Quella primavera lasciammo Susa dove si erano celebrate le nozze collettive, e tornammo a Ectabana dove arrivammo in autunno e dove, durante giochi e feste, mi ammalai. Dopo diversi giorni di febbre, cominciai a ripensare all'oracolo di Siwa e mi accorsi che tutto si stava avverando. Feci mandare a chiamare Alessandro, impegnato nei giochi, perché mi stavo aggravando ma non feci in tempo a vedere il mio re che immagino arrivasse tardi. Feci in tempo a considerare e rivivere tutto ciò che mi aveva detto l'oracolo, e "seppi" che era tutto vero e nello stesso istante cessai di saperlo.
P.S.
Per due interi giorni dopo la morte di Efestione, Alessandro non toccò cibo e non prestò alcuna attenzione alle sue necessità corporali, ma giacque a letto, ora piangendo disperatamente, ora immerso nel silenzio della sofferenza e dispose un periodo di lutto in tutto l'impero,
Efestione ricevette a Babilonia esequie grandiose, Alessandro in persona volle guidare il carro funebre per parte del percorso venendo poi sostituito, per un'altra parte, da Perdicca. A Babilonia si tennero giochi funebri in onore del morto: le gare spaziavano dalla poesia all'atletica e vi presero parte tremila persone, eclissando in tal modo ogni precedente in materia, dal punto di vista sia del costo sia del numero dei partecipanti.
Un solo possibile tributo restava ancora, e il suo significato appare definitivo nella sua semplicità: in occasione della cerimonia funebre a Babilonia, fu dato ordine alle province che il Fuoco reale fosse spento sino alla fine delle celebrazioni.

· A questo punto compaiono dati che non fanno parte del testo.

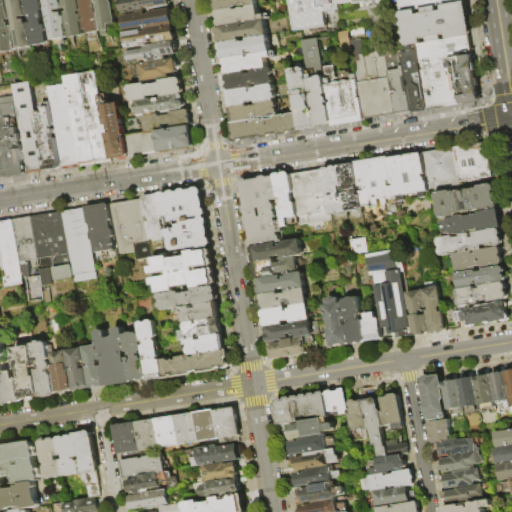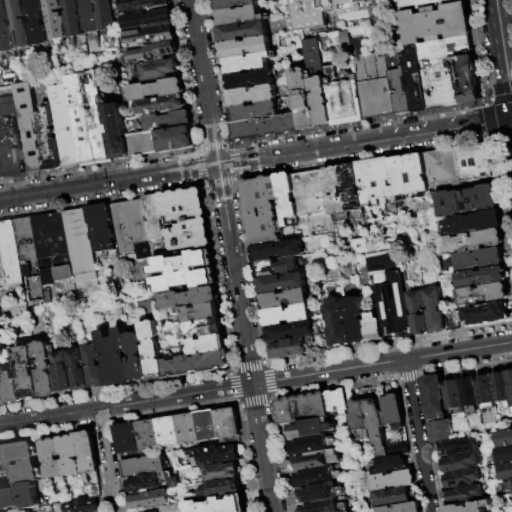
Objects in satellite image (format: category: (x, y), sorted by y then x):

Normalmente questo avveniva soltanto per la morte del Gran Re in persona. ma come Alessandro stesso disse anni prima alla madre di Dario, era morto non solo e non tanto il "sostituto e successore" di Alessandro, ma, in un certo senso, "anche" Alessandro medesimo.
Alessandro seguì l'amico personalmente di lì a qualche mese, a sua volta seguito dalla addoloratissima madre di Dario.